Comment by addaon

1 day ago

Very asymmetrically, too. There's a (relatively) small impact on cooking grains and pasta and stuff, but even at 5000 ft where I live beans can easily take 2x as long to cook. It's a challenge.

Hmm, is coffee a problem? (some of the extraction depends on temperature, but if water boils before reaching that temperature then the extraction wouldn't work...)

  • Coffee takes compensation, but even ambient pressure extraction can be tuned for great results — Denver and Boulder have good coffee scenes, for example. The bigger challenge is that Mr Coffee style brewers (bubble pump) have no way to adjust extraction time; and some fancier brewers try to closed-loop control temperature, and end up boiling the water continuously while brewing.
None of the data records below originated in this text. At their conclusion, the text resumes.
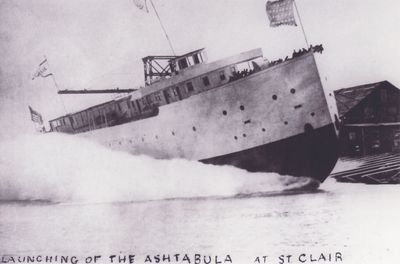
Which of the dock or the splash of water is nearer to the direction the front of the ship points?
the dock

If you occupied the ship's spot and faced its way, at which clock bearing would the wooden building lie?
The wooden building is roughly at 11 o'clock from the ship.

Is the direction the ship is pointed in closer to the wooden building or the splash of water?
the wooden building

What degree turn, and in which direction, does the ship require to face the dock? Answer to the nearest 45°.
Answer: approximately 45° to its left

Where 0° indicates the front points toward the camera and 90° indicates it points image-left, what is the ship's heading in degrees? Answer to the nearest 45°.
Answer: approximately 315°
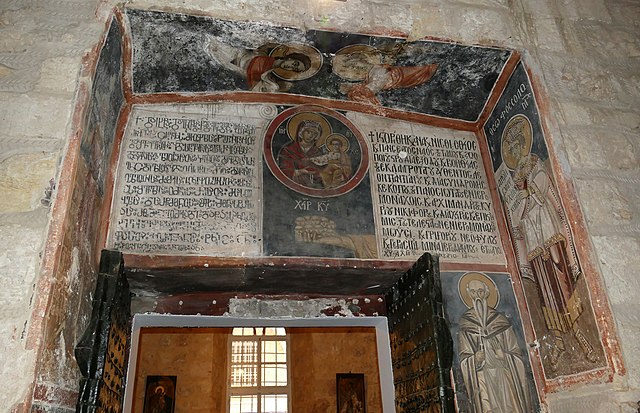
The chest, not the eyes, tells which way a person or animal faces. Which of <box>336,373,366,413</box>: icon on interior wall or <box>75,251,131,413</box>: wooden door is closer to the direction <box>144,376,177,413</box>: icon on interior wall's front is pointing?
the wooden door

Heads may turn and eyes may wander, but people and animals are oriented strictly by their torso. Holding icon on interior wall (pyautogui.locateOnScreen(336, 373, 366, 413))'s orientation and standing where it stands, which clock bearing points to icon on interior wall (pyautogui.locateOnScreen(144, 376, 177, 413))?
icon on interior wall (pyautogui.locateOnScreen(144, 376, 177, 413)) is roughly at 3 o'clock from icon on interior wall (pyautogui.locateOnScreen(336, 373, 366, 413)).

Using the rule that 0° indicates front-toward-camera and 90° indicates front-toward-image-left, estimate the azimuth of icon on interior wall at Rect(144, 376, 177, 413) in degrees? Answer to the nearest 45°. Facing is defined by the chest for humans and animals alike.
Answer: approximately 0°

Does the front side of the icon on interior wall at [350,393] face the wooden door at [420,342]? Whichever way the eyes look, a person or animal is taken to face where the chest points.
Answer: yes

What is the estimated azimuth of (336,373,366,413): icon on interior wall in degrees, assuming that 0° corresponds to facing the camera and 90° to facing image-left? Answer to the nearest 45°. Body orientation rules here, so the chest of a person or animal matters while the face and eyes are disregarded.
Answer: approximately 0°

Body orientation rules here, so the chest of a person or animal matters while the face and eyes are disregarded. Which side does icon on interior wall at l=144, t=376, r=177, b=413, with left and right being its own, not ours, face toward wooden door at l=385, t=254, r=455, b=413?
front

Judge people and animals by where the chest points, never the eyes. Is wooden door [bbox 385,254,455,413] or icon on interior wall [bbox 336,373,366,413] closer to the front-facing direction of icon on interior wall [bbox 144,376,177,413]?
the wooden door

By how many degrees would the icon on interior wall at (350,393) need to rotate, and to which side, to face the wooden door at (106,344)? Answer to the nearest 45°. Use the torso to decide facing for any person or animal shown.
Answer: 0° — it already faces it

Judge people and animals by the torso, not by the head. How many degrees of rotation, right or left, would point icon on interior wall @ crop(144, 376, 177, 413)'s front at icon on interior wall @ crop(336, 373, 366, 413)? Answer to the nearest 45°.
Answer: approximately 90° to its left
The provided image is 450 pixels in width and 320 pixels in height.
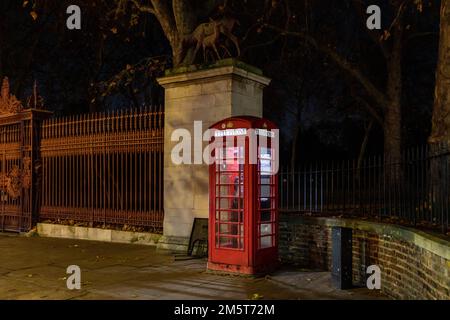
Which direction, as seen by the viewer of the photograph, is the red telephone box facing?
facing the viewer and to the left of the viewer

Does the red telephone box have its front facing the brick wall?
no

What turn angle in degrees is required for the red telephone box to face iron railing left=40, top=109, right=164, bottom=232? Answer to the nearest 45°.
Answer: approximately 90° to its right

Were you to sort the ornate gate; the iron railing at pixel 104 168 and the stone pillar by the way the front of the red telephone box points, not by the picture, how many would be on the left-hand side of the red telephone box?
0

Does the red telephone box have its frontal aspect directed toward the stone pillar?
no

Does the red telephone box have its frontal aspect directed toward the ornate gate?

Pour-overs obviously give you control to succeed, but for traditional machines I’ve found it critical to find one that allows a set point temperature JUST below local boiling, as well as time adjustment. The Breville Precision is my current workhorse, although I have some mixed feelings about it.

  • Espresso machines work at high pressures (8-9 bar) so it's less of an issue with those. I went up to the observatory on Mont Blanc a few years ago and had an espresso there. That's 3500 meter. I definitely was out of breath. The coffee was fine.

  • Yes! I like to vacation in the summer at Mammoth Lakes (~8000 ft ~2400m) and coffee is a bit of a problem. I like weak coffee and compensate for altitude by adding more grounds, but it's really not the same.

  • One can compensate with (steam)pressure and/or duration. Or cold brewing.

    In practice I note not that much difference at about 2500m altitute, where my main residence is. French/Aeropress suffices. 100°C isn't necessary. Even only 90°C suffices.

    Similar for good Tea. You destroy that with 100°C. Very good Tea should be brewed at 60 to 70°C for greens, blacks more like 70 to 85. Though the hardness/pH of the used water is equally important for them. For coffee not so much.